In his ruling the trial Magistrate overruled the defendant. He ruled that there was nothing on the plaint that made it a non-starter and bad in law. He further ruled that the suit should go for a hearing since the plaintiff may proceed to amend the plaint to enjoin the police or the Attorney General as defendant.
The above is the ruling that aggrieved the defendant who, with the leave of the lower court, filed this appeal.
I have carefully perused the record of appeal and the court below. I have also studied the case of Stephen Taiti Warhu and James Wycliffe Warhu vs Calistus Makokha Akunda being Kakamega High Court Civil Appeal No. 52 of 1998, decided by my brother, Waweru J. The thrust of the above case is an objection raising the following grounds:-
1)That the suit is a non-starter.
2)That the suit is statutorily time-barred.
3)That the suit is bad in law.
The Defendant on 29. 6.2004 prosecuted his Preliminary Objection upon the grounds above.The Defendant argued that the plaint is bad in law and could not be sustainable in the manner it was constructed.. He further stated that since the defendant had only reported the claimed malicious damage to the police, who independently investigated and decided to arrest and charge the plaintiff with an offence, no claim could succeed against any other party unless the police or Attorney-General representing the police, was made a party. He argued that the police were the main actors in the process of arrest and prosecution of the plaintiff. Failure to enjoin the State therefore, the Defendant had argued, was a fatal omission. That the court was accordingly bound to strike out the plaint as fatally incompetent if it had not joined the police or the Attorney-General on Police behalf. The defendant did not explain or expound the other ground of objection that the suit was time-barred. This court will accordingly find need to mention the issue of time-bar again.
On their part, Manwari & Company Advocates on behalf of the Respondent/Plaintiff, stated that the statement of Defence filed at the lower court by the Defendant, had not raised the issues forming the Preliminary Objection. They then made reference to definition of a Preliminary Objection as defined in the case of Mukhisa Biscuit Manufacturing Company Ltd vs West End Distributors Ltd [1969] EA 696, at page 700. The Preliminary Objection which the Defendant had raised at the lower court they argued, did not amount to one.

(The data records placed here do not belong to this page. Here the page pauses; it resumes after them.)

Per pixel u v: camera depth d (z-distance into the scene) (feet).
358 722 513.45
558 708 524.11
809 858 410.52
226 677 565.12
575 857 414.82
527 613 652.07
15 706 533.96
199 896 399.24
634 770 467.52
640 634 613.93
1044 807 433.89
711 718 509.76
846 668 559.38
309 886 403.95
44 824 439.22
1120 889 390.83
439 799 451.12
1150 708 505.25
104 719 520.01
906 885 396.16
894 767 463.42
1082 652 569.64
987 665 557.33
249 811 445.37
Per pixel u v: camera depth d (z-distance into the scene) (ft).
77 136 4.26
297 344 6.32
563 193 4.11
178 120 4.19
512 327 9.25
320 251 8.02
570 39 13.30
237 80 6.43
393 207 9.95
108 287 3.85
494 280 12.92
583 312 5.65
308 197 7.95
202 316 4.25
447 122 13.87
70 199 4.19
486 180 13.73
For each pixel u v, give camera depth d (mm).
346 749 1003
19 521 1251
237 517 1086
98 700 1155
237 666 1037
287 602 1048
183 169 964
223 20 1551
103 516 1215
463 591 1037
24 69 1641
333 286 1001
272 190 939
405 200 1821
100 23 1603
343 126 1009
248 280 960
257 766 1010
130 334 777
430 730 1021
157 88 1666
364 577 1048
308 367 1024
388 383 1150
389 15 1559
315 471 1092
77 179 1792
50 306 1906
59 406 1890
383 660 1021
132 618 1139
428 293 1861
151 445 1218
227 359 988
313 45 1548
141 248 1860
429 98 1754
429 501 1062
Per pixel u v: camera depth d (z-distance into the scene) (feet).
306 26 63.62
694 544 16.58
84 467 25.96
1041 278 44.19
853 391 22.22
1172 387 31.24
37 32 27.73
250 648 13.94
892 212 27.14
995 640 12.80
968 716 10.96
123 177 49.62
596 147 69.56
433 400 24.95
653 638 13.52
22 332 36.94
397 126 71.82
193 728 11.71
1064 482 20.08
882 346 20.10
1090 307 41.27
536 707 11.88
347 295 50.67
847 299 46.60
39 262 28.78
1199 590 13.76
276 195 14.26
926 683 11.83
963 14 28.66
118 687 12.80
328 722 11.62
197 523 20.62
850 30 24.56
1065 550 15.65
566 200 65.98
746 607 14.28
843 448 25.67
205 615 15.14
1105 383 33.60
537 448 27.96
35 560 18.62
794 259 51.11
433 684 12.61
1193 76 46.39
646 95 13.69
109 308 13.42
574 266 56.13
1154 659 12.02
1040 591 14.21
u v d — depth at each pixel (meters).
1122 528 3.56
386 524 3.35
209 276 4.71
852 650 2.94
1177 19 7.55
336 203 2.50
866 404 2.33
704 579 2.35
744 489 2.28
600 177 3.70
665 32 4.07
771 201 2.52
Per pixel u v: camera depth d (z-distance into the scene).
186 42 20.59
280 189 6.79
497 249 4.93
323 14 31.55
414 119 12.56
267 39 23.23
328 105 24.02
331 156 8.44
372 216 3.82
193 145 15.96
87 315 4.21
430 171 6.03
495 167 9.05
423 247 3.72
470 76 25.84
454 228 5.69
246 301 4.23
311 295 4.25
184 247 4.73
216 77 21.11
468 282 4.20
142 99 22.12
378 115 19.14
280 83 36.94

It can be observed that the Plaintiff skirted around the really issue, the subject of this appeal. Whether or not it was mandatory to enjoin the police as party in the case against the Defendant was and is the real issue to be decided. Whether or not the Preliminary Objection before the lower court amounted to one, was not an issue, was not raised there by the plaintiff as an issue, and was indeed not considered and decided on by the trial magistrate. In my view therefore, the Plaintiff/Respondent cannot rightly introduce the said legal issue about a Preliminary Objection during the appeal process, out of the blues and in circumstances in which the Defendant/appellant has no opportunity to reply.
As to the issue as to whether the suit at the lower court was time barred or not, the appellant/defendant did not explain the issue or argue it. This court therefore, has no material upon which to consider it one way or the other and the court assumes that the appellant abandoned it.
I will now turn to the main ground of appeal. Was it fatal for the defendant/Appellant to fail to enjoin the police as party in this suit?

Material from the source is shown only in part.